▶ **Work task 1**
Summarize the TensorRT issue thread in two sentences.

▶ **Source document**
-*-

NVIDIA / TensorRT

NVIDIA® TensorRT™ is an SDK for high-performance deep learning inference on NVIDIA GPUs. This repository contains the open source components of TensorRT.
https://developer.nvidia.com/tensorrt
Apache License 2.0
10.77k stars 2.13k forks source link

How to understand cudaStreamCaptureModeGlobal is the only allowed mode in SAFE CUDA #3758

Closed lix19937 closed 6 months ago

lix19937 commented 7 months ago

Ref https://github.com/NVIDIA/TensorRT/blob/release/8.6/samples/common/safeCommon.h#L145
The class TrtCudaGraphSafe is not used in TensorRT OSS project.

The safeCommon is used for automotive safety ?
I doubt that cudaStreamCaptureModeGlobal vs cudaStreamCaptureModeThreadLocal vs cudaStreamCaptureModeRelaxed difference ?
How to understand SAFE CUDA ?
How to understand cudaStreamCaptureModeGlobal is the only allowed mode in SAFE CUDA ?

cudaStreamCaptureModeGlobal: This is the default mode. If the local thread has an ongoing capture sequence that was not initiated with cudaStreamCaptureModeRelaxed at cuStreamBeginCapture, or if any other thread has a concurrent capture sequence initiated with cudaStreamCaptureModeGlobal, this thread is prohibited from potentially unsafe API calls.

-*-

▶ **Saved data entries**
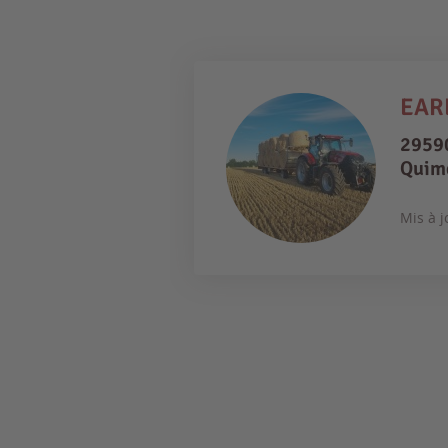
EAR
29590
Quim
Mis à j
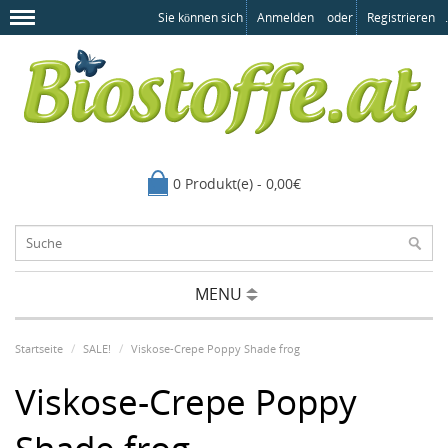
Sie können sich
Anmelden
oder
Registrieren
.
0 Produkt(e) - 0,00€
MENU
Startseite
SALE!
Viskose-Crepe Poppy Shade frog
Viskose-Crepe Poppy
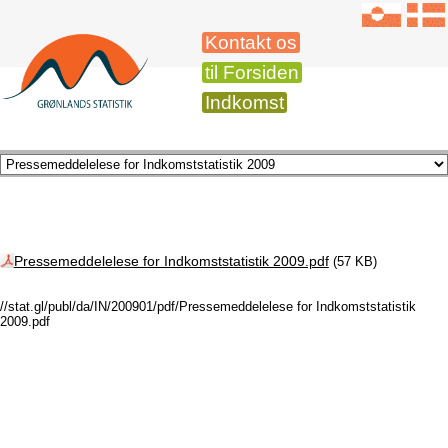
Kontakt os
til Forsiden
Indkomst
Pressemeddelelese for Indkomststatistik 2009.pdf
(57 KB)
//stat.gl/publ/da/IN/200901/pdf/Pressemeddelelese for Indkomststatistik
2009.pdf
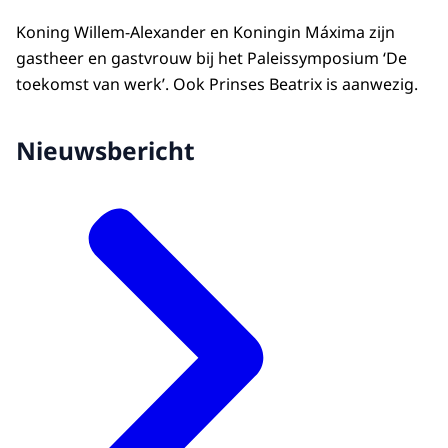
Koning Willem-Alexander en Koningin Máxima zijn
gastheer en gastvrouw bij het Paleissymposium ‘De
toekomst van werk’. Ook Prinses Beatrix is aanwezig.
Nieuwsbericht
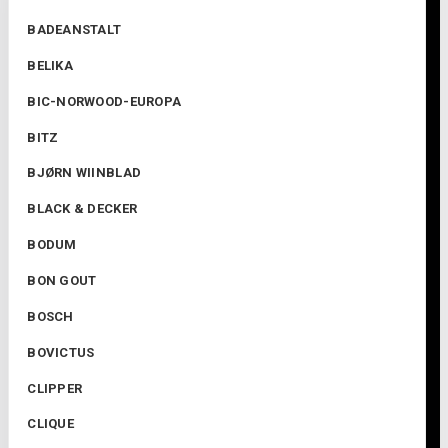
BADEANSTALT
BELIKA
BIC-NORWOOD-EUROPA
BITZ
BJØRN WIINBLAD
BLACK & DECKER
BODUM
BON GOUT
BOSCH
BOVICTUS
CLIPPER
CLIQUE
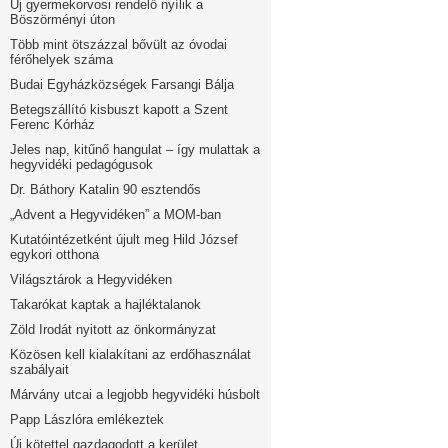
Új gyermekorvosi rendelő nyílik a
Böszörményi úton
Több mint ötszázzal bővült az óvodai
férőhelyek száma
Budai Egyházközségek Farsangi Bálja
Betegszállító kisbuszt kapott a Szent
Ferenc Kórház
Jeles nap, kitűnő hangulat – így mulattak a
hegyvidéki pedagógusok
Dr. Báthory Katalin 90 esztendős
„Advent a Hegyvidéken” a MOM-ban
Kutatóintézetként újult meg Hild József
egykori otthona
Világsztárok a Hegyvidéken
Takarókat kaptak a hajléktalanok
Zöld Irodát nyitott az önkormányzat
Közösen kell kialakítani az erdőhasználat
szabályait
Márvány utcai a legjobb hegyvidéki húsbolt
Papp Lászlóra emlékeztek
Új kötettel gazdagodott a kerület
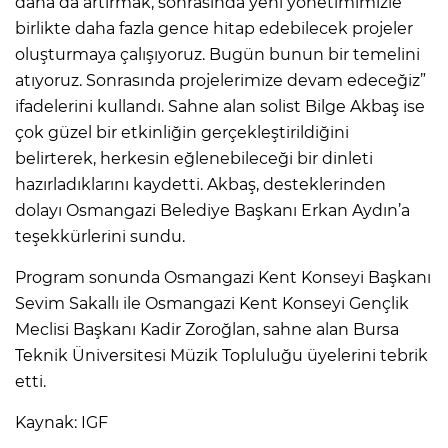
daha da artırmak, sonrasında yeni yönetimimizle
birlikte daha fazla gence hitap edebilecek projeler
oluşturmaya çalışıyoruz. Bugün bunun bir temelini
atıyoruz. Sonrasında projelerimize devam edeceğiz”
ifadelerini kullandı. Sahne alan solist Bilge Akbaş ise
çok güzel bir etkinliğin gerçekleştirildiğini
belirterek, herkesin eğlenebileceği bir dinleti
hazırladıklarını kaydetti. Akbaş, desteklerinden
dolayı Osmangazi Belediye Başkanı Erkan Aydın’a
teşekkürlerini sundu.
Program sonunda Osmangazi Kent Konseyi Başkanı
Sevim Sakallı ile Osmangazi Kent Konseyi Gençlik
Meclisi Başkanı Kadir Zoroğlan, sahne alan Bursa
Teknik Üniversitesi Müzik Topluluğu üyelerini tebrik
etti.
Kaynak: IGF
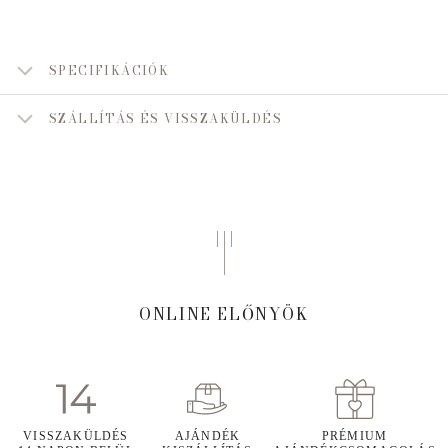
SPECIFIKÁCIÓK
SZÁLLÍTÁS ÉS VISSZAKÜLDÉS
ONLINE ELŐNYÖK
VISSZAKÜLDÉS
AJÁNDÉK
PRÉMIUM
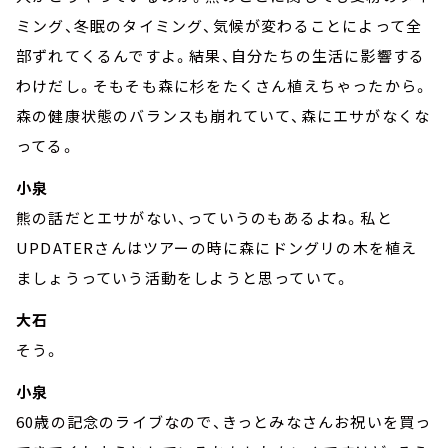
ミング、冬眠のタイミング、気候が変わることによって全
部ずれてくるんですよ。結果、自分たちの生活に影響する
わけだし。そもそも森に杉をたくさん植えちゃったから。
森の健康状態のバランスも崩れていて、森にエサがなくな
ってる。
小泉
熊の話だとエサがない、っていうのもあるよね。私と
UPDATERさんはツアーの時に森にドングリの木を植え
ましょうっていう活動をしようと思っていて。
大石
そう。
小泉
60歳の記念のライブなので、きっとみなさんお祝いを買っ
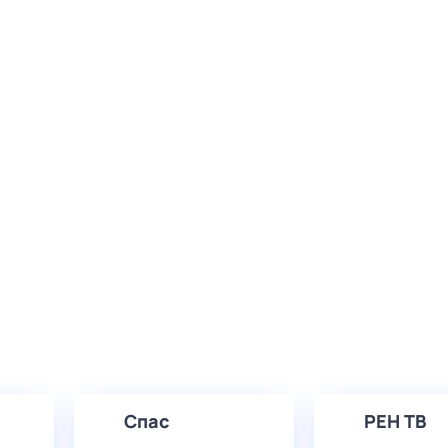
Спас
РЕН ТВ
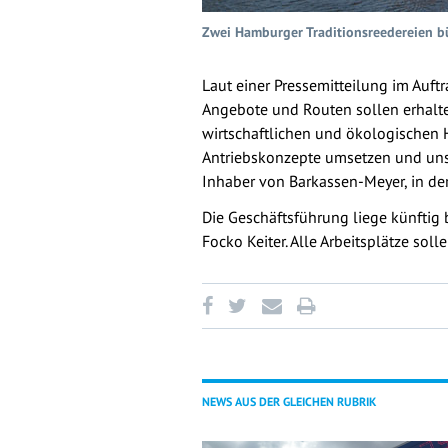
Zwei Hamburger Traditionsreedereien bü
Laut einer Pressemitteilung im Auf
Angebote und Routen sollen erhalte
wirtschaftlichen und ökologischen 
Antriebskonzepte umsetzen und unse
Inhaber von Barkassen-Meyer, in der
Die Geschäftsführung liege künftig
Focko Keiter. Alle Arbeitsplätze so
NEWS AUS DER GLEICHEN RUBRIK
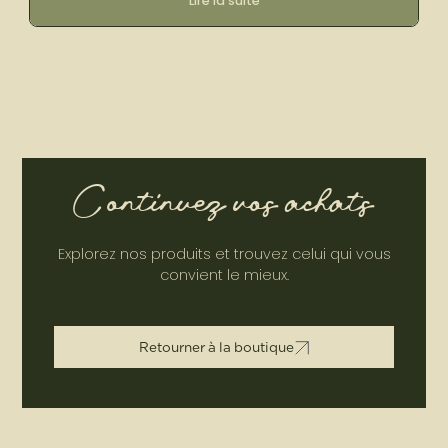
Lire la suite
Continuez vos achats
Explorez nos produits et trouvez celui qui vous
convient le mieux.
R
e
t
o
u
r
n
e
r
à
l
a
b
o
u
t
i
q
u
e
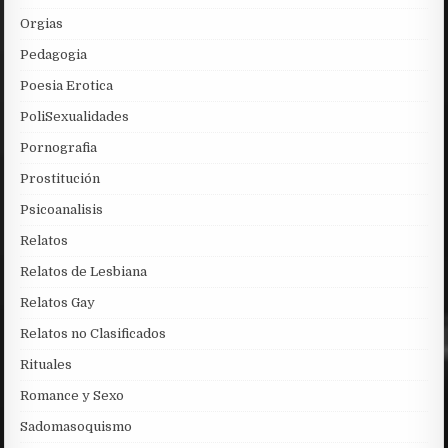
Orgias
Pedagogia
Poesia Erotica
PoliSexualidades
Pornografia
Prostitución
Psicoanalisis
Relatos
Relatos de Lesbiana
Relatos Gay
Relatos no Clasificados
Rituales
Romance y Sexo
Sadomasoquismo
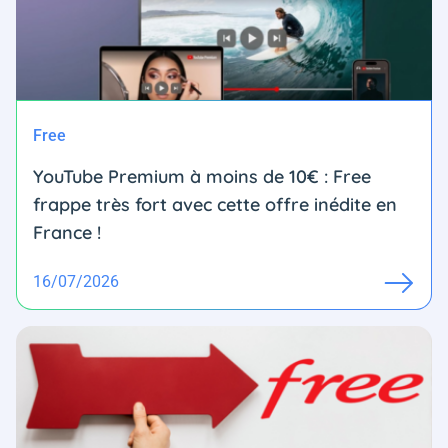
Free
YouTube Premium à moins de 10€ : Free
frappe très fort avec cette offre inédite en
France !
16/07/2026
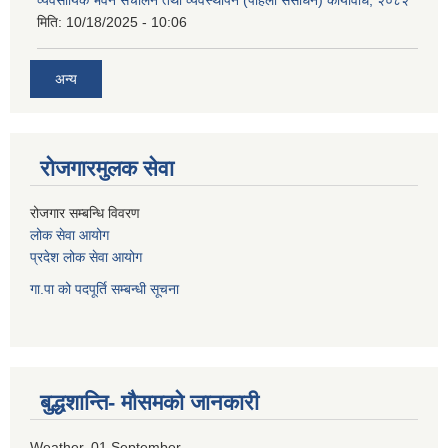
व्यवसायिक भवन संचालन तथा व्यवस्थापन (पहिलो संसोधन) कार्यविधि, २०८२
मिति:
10/18/2025 - 10:06
अन्य
रोजगारमुलक सेवा
रोजगार सम्बन्धि विवरण
लोक सेवा आयोग
प्रदेश लोक सेवा आयोग
गा.पा को पदपूर्ति सम्बन्धी सूचना
बुद्धशान्ति- मौसमको जानकारी
Weather, 01 September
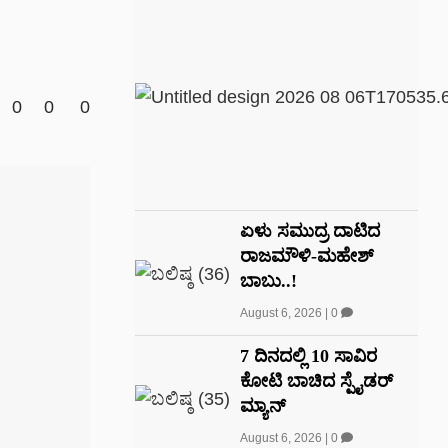
0
0
0
ಏಳು ಸಮುದ್ರ ದಾಟಿದ
ರಾಜಮೌಳಿ-ಮಹೇಶ್
ಬಾಬು..!
August 6, 2026
|
0
7 ದಿನದಲ್ಲಿ 10 ಸಾವಿರ
ಕೋಟಿ ಬಾಚಿದ ಸ್ಪೈಡರ್
ಮ್ಯಾನ್
August 6, 2026
|
0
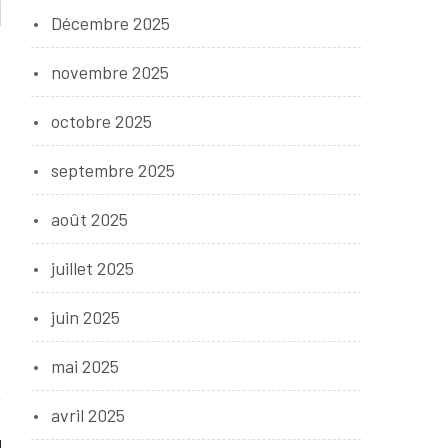
Décembre 2025
novembre 2025
octobre 2025
septembre 2025
août 2025
juillet 2025
juin 2025
mai 2025
avril 2025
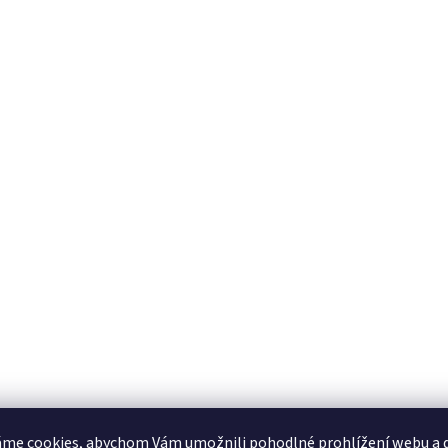
me cookies, abychom Vám umožnili pohodlné prohlížení webu a d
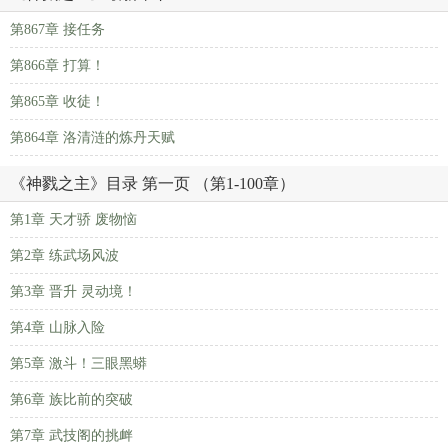
第867章 接任务
第866章 打算！
第865章 收徒！
第864章 洛清涟的炼丹天赋
《神戮之主》目录 第一页 （第1-100章）
第1章 天才骄 废物恼
第2章 练武场风波
第3章 晋升 灵动境！
第4章 山脉入险
第5章 激斗！三眼黑蟒
第6章 族比前的突破
第7章 武技阁的挑衅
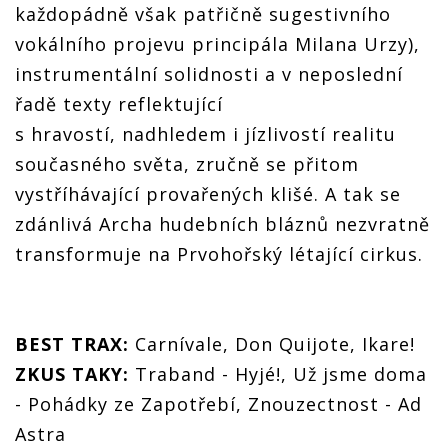
každopádně však patřičně sugestivního
vokálního projevu principála Milana Urzy),
instrumentální solidnosti a v neposlední
řadě texty reflektující
s hravostí, nadhledem i jízlivostí realitu
současného světa, zručně se přitom
vystříhávající provařených klišé. A tak se
zdánlivá Archa hudebních bláznů nezvratně
transformuje na Prvohořský létající cirkus.
BEST TRAX:
Carnívale, Don Quijote, Ikare!
ZKUS TAKY:
Traband - Hyjé!, Už jsme doma
- Pohádky ze Zapotřebí, Znouzectnost - Ad
Astra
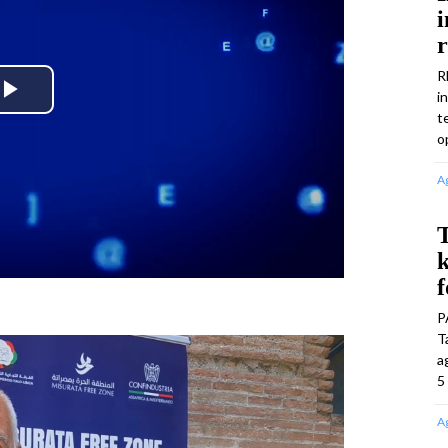
i
R
i
Play
t
o
Video
A
T
k
f
P
T
a
5
A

-*-

▶ **Work task 2**
Print everything in the saved data entries from the line containing "व्यवसायिक भवन संचालन" down to the line containing "Weather, 01 September", including both of those lines.

▶ **Reply 1**
In a closed TensorRT issue, lix19937 notes that the class TrtCudaGraphSafe in safeCommon.h is not used in the TensorRT OSS project. The user asks whether safeCommon is meant for automotive safety, how the cudaStreamCaptureModeGlobal, cudaStreamCaptureModeThreadLocal and cudaStreamCaptureModeRelaxed modes differ, and why cudaStreamCaptureModeGlobal, the default mode, is the only one allowed in SAFE CUDA.

▶ **Reply 2**
व्यवसायिक भवन संचालन तथा व्यवस्थापन (पहिलो संसोधन) कार्यविधि, २०८२
मिति:
10/18/2025 - 10:06
अन्य
रोजगारमुलक सेवा
रोजगार सम्बन्धि विवरण
लोक सेवा आयोग
प्रदेश लोक सेवा आयोग
गा.पा को पदपूर्ति सम्बन्धी सूचना
बुद्धशान्ति- मौसमको जानकारी
Weather, 01 September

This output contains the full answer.